Perhaps the simplest solution is crop rotation of infested land with non-susceptible crops or fallowing. Rotation with non-host crops interrupts further production of the Striga seed and leads to a decline in the seed population in the soil. The use of trap-and-catch crops that induce the germination of Striga but are not themselves parasitised is currently one of the best methods to control agricultural root parasites.

Catch crops stimulate a high percentage of the parasite seeds to germinate but are destroyed or harvested before the parasite can reproduce, for example as a thick planting of Sudan grass at 20-25 kg seed per hectare that is sown and either ploughed in or harvested for forage at 6-8 weeks before the Striga seeds.

Ua Kayongo—“kill Striga” in the local vernacular—another of the many attempts to weed out the striga was developed jointly by the Weizmann Institute of Science, the Kenya Agricultural Research Institute (KARI), BASF The Chemical Company, and CIMMYT, with funding from the Rockefeller Foundation and BASF. Researchers used a natural mutation and conventional breeding to create the maize variety.

It resists imazapyr, an active ingredient in the imidazolinone group of herbicides, so seed comes coated with a low dose of herbicide. The chemical kills Striga sprouts as they seek to attach to maize seedlings. The maize crop grows healthy and, over several years of use, fields are cleared of residual Striga seed.

Scientists from the International Centre for Insect Physiology and Ecology (Icipe) have also developed a structured guide on “push-pull technology” to help farmers simultaneously combat stem borer moths, striga weeds and poor soil fertility.

Icipe says small-scale farmers who contribute more than 80 per cent of the continent’s maize production often lack the money to buy synthetic pesticides. The synthetics are also said to be harmful to the environment and often ineffective.

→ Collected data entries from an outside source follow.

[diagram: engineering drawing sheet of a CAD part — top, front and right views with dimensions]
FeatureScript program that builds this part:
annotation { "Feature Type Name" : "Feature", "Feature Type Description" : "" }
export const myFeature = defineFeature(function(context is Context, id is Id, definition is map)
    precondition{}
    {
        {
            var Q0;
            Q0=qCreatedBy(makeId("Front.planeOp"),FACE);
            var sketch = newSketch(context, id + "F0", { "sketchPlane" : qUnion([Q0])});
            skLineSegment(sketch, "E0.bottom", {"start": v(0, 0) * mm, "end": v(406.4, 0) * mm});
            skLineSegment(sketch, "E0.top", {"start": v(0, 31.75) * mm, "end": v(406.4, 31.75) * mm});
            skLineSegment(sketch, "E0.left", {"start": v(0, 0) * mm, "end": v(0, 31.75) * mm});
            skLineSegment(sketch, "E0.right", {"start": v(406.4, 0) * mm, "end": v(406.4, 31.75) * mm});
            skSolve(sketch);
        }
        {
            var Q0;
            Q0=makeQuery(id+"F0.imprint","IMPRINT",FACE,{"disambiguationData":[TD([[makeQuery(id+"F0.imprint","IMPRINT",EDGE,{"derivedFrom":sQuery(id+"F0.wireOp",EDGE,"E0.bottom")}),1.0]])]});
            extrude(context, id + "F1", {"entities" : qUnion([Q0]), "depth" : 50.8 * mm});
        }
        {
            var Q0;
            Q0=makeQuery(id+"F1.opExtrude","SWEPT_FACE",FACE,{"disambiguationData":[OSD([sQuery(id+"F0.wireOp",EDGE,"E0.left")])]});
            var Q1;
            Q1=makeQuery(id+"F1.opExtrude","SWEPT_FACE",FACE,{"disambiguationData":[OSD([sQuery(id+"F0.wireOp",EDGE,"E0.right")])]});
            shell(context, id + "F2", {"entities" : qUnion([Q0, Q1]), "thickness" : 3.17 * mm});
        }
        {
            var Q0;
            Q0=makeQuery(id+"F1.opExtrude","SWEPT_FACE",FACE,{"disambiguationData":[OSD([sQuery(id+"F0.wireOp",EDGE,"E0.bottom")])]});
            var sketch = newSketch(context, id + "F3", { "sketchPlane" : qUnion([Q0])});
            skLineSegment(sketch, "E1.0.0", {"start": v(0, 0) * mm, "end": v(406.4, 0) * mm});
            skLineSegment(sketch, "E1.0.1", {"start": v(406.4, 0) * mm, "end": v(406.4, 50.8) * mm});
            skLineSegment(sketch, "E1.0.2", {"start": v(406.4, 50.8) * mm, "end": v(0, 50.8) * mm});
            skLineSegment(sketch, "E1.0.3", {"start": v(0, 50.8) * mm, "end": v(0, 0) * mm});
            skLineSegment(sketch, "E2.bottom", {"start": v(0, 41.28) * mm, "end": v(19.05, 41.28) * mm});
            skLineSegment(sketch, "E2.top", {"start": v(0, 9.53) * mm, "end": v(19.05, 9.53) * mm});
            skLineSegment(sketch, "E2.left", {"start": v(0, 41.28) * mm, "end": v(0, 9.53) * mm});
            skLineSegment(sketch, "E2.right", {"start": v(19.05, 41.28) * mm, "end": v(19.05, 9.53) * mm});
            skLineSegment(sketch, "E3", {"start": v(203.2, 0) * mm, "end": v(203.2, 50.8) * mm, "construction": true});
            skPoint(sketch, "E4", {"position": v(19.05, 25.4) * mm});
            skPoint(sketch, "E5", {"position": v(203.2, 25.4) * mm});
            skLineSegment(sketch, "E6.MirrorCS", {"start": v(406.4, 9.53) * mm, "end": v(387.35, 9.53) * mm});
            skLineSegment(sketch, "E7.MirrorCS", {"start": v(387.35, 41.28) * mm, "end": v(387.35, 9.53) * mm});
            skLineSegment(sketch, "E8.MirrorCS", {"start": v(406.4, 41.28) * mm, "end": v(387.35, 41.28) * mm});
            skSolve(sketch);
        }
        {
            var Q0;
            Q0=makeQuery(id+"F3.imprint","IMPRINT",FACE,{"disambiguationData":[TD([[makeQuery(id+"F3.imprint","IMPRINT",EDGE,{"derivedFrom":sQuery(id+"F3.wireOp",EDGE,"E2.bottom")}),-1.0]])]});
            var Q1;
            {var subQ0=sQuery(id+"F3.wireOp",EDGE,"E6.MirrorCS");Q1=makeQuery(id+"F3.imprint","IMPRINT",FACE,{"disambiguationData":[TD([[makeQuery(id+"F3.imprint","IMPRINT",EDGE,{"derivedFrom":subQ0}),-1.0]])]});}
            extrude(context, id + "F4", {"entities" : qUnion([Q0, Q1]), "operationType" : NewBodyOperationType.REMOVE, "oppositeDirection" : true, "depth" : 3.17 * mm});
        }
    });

The push-pull strategy uses a novel combination of forage plants which, when inter-cropped with cereals, act as both a trap and a repellent for stem borers and Striga. The two plants being used by Icipe are napier grass, which attracts the moths, and desmodium, which produces chemicals that repel stem borers.

Napier, planted as a border around the main crop, ‘pulls’ moths away from the cereal, while desmodium is planted among the rows of maize or sorghum to ‘push’ away the borers. The plants offer fringe benefits as well, according to Icipe.

The desmodium roots generate several substances, some of which inhibit the germination of striga, while others prevent the weed from attaching to the cereal plants’ roots. In addition, ‘push-pull’ has contributed to the augmentation of livestock production, especially on small farms where pressure on land is high, since both napier grass and desmodium provide quality fodder for livestock.

The centre says the push pull technology has been adopted by more than 40,000 smallholder farmers in East Africa since it was launched 17 years, resulting in improved maize yields of between one tonne per acre to 3.5 tonnes. It is aiming to roll out the technology to one million people by 2020.